▶ Data extracts:

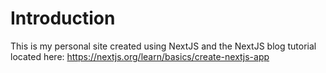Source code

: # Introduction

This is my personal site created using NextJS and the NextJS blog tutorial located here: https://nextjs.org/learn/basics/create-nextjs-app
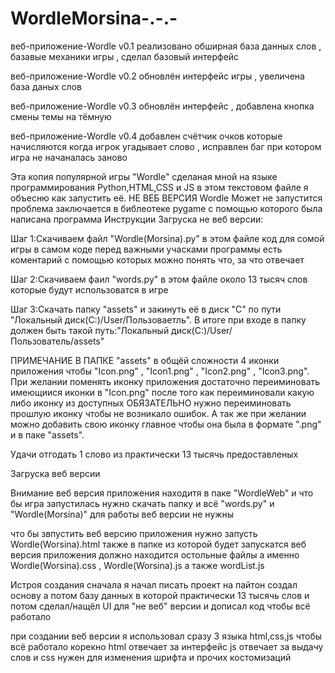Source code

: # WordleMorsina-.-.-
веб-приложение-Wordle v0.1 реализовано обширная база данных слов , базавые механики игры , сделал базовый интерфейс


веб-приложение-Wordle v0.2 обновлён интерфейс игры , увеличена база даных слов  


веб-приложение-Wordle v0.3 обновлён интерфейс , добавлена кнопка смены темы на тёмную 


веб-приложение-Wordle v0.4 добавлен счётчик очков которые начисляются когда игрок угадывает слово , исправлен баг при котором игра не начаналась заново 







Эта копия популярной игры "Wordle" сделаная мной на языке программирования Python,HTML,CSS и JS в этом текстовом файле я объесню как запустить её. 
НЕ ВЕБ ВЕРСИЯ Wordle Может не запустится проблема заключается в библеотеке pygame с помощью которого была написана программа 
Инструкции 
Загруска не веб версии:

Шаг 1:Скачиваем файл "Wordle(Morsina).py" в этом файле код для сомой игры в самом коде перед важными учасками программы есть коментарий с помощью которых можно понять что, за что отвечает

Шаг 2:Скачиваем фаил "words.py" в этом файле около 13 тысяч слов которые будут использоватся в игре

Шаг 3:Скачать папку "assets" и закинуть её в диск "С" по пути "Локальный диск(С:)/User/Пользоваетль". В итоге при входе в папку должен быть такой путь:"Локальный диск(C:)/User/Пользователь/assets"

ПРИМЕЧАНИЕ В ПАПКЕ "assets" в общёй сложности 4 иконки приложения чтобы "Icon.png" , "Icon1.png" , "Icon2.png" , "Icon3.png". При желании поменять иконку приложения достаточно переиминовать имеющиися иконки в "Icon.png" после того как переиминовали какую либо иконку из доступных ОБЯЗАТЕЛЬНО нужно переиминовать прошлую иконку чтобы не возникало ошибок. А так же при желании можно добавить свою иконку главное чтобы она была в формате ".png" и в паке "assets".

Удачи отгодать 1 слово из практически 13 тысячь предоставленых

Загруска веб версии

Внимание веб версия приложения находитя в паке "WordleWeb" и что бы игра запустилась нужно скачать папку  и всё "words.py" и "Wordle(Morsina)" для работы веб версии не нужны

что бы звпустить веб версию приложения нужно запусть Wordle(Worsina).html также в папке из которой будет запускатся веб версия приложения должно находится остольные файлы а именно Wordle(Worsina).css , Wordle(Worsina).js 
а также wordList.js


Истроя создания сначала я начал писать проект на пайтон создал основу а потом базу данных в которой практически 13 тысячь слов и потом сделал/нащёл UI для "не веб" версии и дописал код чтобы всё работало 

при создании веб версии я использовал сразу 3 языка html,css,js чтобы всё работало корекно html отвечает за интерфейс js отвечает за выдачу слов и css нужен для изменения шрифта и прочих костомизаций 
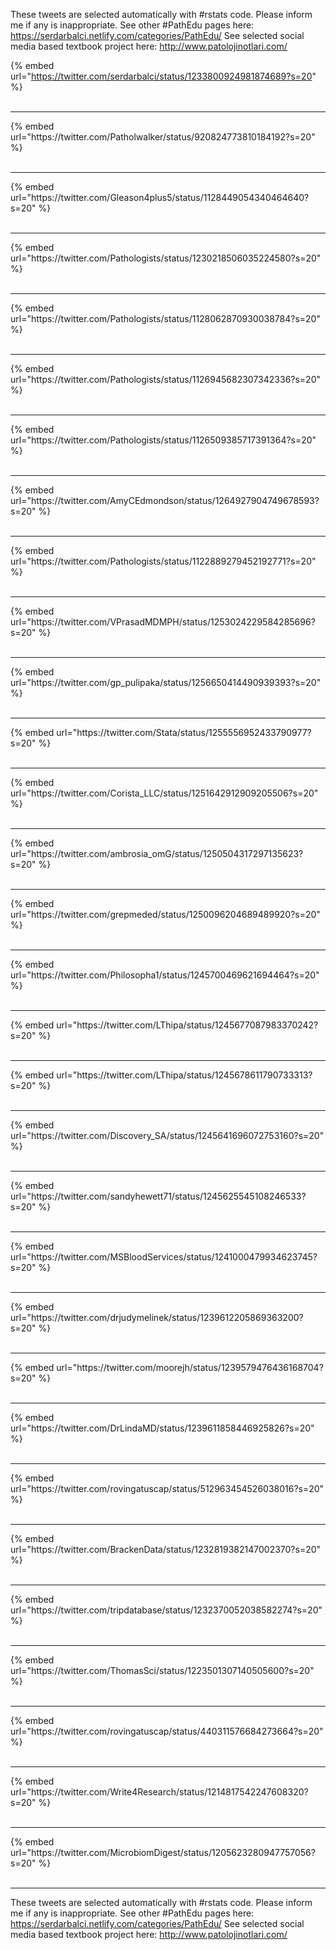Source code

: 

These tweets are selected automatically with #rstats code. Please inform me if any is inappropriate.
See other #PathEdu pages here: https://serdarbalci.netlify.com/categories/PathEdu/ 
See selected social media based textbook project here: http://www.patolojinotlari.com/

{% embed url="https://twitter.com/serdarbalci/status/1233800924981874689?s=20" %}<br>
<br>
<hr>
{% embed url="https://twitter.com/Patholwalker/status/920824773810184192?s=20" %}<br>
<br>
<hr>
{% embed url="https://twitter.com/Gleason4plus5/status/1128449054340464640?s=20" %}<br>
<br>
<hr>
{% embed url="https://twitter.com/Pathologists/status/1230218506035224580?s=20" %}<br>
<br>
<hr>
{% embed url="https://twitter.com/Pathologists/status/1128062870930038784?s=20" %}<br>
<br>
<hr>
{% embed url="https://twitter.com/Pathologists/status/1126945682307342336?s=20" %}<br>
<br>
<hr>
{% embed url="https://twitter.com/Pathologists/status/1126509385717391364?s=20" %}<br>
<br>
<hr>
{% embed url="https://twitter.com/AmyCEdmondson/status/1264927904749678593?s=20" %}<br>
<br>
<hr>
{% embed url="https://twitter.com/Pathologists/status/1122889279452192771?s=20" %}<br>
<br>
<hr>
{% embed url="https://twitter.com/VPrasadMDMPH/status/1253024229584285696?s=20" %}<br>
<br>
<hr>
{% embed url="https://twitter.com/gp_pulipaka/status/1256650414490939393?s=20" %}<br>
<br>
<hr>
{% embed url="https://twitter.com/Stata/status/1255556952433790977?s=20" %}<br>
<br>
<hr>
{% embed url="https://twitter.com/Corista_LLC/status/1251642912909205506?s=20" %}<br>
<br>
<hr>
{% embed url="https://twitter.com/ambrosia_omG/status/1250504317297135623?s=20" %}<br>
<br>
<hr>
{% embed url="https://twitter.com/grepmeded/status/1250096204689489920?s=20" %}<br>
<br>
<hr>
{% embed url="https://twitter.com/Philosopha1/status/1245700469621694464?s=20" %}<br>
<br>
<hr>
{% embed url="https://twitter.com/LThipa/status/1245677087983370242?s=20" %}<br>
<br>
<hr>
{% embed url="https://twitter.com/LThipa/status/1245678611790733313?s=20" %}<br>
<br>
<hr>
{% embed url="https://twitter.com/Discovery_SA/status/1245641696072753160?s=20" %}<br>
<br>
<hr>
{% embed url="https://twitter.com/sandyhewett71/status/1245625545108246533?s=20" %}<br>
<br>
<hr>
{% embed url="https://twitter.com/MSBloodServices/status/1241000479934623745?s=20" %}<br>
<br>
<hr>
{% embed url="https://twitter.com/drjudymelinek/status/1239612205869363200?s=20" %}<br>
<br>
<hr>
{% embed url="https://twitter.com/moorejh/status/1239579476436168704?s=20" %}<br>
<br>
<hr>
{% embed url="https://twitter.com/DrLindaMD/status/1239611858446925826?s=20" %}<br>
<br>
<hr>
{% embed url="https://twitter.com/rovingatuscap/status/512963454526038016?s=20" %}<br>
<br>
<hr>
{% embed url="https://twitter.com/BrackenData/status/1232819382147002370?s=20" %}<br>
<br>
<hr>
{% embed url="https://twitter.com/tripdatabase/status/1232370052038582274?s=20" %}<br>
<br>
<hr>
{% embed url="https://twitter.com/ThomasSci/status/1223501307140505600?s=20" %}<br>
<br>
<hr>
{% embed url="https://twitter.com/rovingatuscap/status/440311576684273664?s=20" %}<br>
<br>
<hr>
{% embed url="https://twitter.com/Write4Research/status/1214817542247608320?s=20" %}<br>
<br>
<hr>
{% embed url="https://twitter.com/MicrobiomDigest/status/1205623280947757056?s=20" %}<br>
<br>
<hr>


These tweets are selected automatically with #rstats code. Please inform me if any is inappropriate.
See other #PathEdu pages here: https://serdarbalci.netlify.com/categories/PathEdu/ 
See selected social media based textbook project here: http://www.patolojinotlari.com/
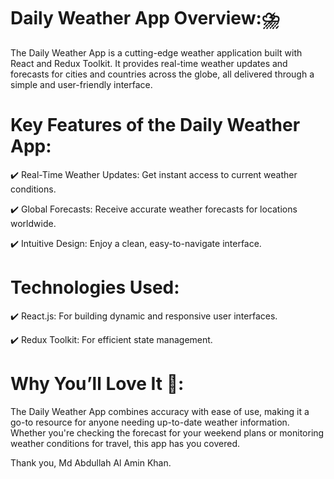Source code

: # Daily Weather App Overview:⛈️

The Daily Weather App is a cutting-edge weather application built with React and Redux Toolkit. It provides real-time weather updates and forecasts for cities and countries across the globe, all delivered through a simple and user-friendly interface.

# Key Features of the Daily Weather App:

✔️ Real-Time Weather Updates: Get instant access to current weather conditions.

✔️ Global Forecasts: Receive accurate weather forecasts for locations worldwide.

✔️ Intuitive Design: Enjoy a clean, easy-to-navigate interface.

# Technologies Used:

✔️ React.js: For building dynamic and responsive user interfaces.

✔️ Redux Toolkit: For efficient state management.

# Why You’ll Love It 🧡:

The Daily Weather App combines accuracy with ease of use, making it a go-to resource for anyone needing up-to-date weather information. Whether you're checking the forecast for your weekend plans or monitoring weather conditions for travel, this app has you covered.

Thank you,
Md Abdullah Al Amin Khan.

▶ What you need to do:
Recast the records, from their first line through the line containing "Шаг 2:Скачиваем фаил" inclusive, as a JSON list of strings with one string per line. Omit blank lines and the pictures.

▶ Task answer:
[
  "Source code",
  ": # Introduction",
  "This is my personal site created using NextJS and the NextJS blog tutorial located here: https://nextjs.org/learn/basics/create-nextjs-app",
  "Source code",
  ": # WordleMorsina-.-.-",
  "веб-приложение-Wordle v0.1 реализовано обширная база данных слов , базавые механики игры , сделал базовый интерфейс",
  "веб-приложение-Wordle v0.2 обновлён интерфейс игры , увеличена база даных слов  ",
  "веб-приложение-Wordle v0.3 обновлён интерфейс , добавлена кнопка смены темы на тёмную ",
  "веб-приложение-Wordle v0.4 добавлен счётчик очков которые начисляются когда игрок угадывает слово , исправлен баг при котором игра не начаналась заново ",
  "Эта копия популярной игры \"Wordle\" сделаная мной на языке программирования Python,HTML,CSS и JS в этом текстовом файле я объесню как запустить её. ",
  "НЕ ВЕБ ВЕРСИЯ Wordle Может не запустится проблема заключается в библеотеке pygame с помощью которого была написана программа ",
  "Инструкции ",
  "Загруска не веб версии:",
  "Шаг 1:Скачиваем файл \"Wordle(Morsina).py\" в этом файле код для сомой игры в самом коде перед важными учасками программы есть коментарий с помощью которых можно понять что, за что отвечает",
  "Шаг 2:Скачиваем фаил \"words.py\" в этом файле около 13 тысяч слов которые будут использоватся в игре"
]